タコピーの存在を人間的な外見をしていたり、非常に強い能力を持つ神的な存在にせず、タコピーのようなキャラクターっぽい可愛さの見た目にし、悪意を読み取れず、道具も何とも中途半端にしたことは、意図的なのだと思う。そのことが、却って、描かれている問題の深刻さや救われなさを強調してきて、辛い気持ちになった。ひたすら可哀想だと思っていたしずかの、抱える怖さも見えてくると、タコピーも可哀想になってしまったり、、、
そして、終わり方も、何となく少し明るさを見せるが、実は大人たちの問題は何も解決しておらず、しずかもまりなも、それぞれが孤独に苦しんでいるよりはマシなのかもしれないけど、、、と言う程度で。大人たちが変わることなく、本当に彼女たちが傷を癒せなければ、きっと2人の今後の人生で、躓くことがあったり、問題の連鎖に繋がってしまうのだろう、と思うと、やはり重たい気持ちばかりが残ってしまう。

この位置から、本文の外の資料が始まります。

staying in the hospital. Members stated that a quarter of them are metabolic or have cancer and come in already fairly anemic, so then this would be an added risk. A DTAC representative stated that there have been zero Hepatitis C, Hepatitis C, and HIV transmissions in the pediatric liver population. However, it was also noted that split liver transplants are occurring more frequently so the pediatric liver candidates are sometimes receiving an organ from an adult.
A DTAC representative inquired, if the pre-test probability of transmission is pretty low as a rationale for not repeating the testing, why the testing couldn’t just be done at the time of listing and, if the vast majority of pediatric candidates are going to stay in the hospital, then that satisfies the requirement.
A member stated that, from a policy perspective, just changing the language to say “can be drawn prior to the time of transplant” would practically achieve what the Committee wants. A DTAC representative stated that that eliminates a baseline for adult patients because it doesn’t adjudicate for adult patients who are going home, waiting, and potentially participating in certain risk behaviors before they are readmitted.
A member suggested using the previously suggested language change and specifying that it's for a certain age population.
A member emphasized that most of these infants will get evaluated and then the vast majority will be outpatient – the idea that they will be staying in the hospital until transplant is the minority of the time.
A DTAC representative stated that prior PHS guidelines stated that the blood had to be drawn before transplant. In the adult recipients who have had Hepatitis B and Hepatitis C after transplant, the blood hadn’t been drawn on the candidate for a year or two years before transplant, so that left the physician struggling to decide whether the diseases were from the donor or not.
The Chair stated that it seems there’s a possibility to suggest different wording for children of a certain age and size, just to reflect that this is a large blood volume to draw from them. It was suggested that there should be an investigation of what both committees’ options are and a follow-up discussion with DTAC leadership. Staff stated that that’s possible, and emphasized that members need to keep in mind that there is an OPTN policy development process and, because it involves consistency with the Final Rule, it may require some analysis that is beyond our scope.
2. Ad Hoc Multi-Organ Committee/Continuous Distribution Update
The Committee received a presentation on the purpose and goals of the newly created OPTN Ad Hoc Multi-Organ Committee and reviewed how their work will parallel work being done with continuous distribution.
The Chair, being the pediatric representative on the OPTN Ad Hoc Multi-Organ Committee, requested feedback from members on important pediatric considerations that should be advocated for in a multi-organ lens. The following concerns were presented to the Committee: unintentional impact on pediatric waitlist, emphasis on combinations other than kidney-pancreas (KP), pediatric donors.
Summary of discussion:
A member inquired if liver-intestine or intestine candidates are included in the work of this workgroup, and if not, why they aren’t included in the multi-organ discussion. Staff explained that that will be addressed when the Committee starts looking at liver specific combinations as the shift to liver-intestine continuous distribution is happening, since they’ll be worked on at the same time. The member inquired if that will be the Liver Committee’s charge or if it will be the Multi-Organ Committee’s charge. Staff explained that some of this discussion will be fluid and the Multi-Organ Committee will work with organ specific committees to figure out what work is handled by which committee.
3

なおきには、良いお兄さんがいてくれて良かった。なおきは、親が気づいてくれる、変わってくれる、は難しいとしても、お兄さんの存在によって、そして、お兄さんも弟の苦しみを知ったことで、お互いを思いやり生きていけるのではないか。
設定を活かせなかったかな
後一巻足りない。
秘密道具を上手く利用して、タイムリープを収束させるSF的楽しみに期待したが、無理くり2巻で収めるために、痛く強引に纏めてしまったのが大変悔やまれる。オチはスキなのだが、体験版までが面白さのピーク。実に惜しい!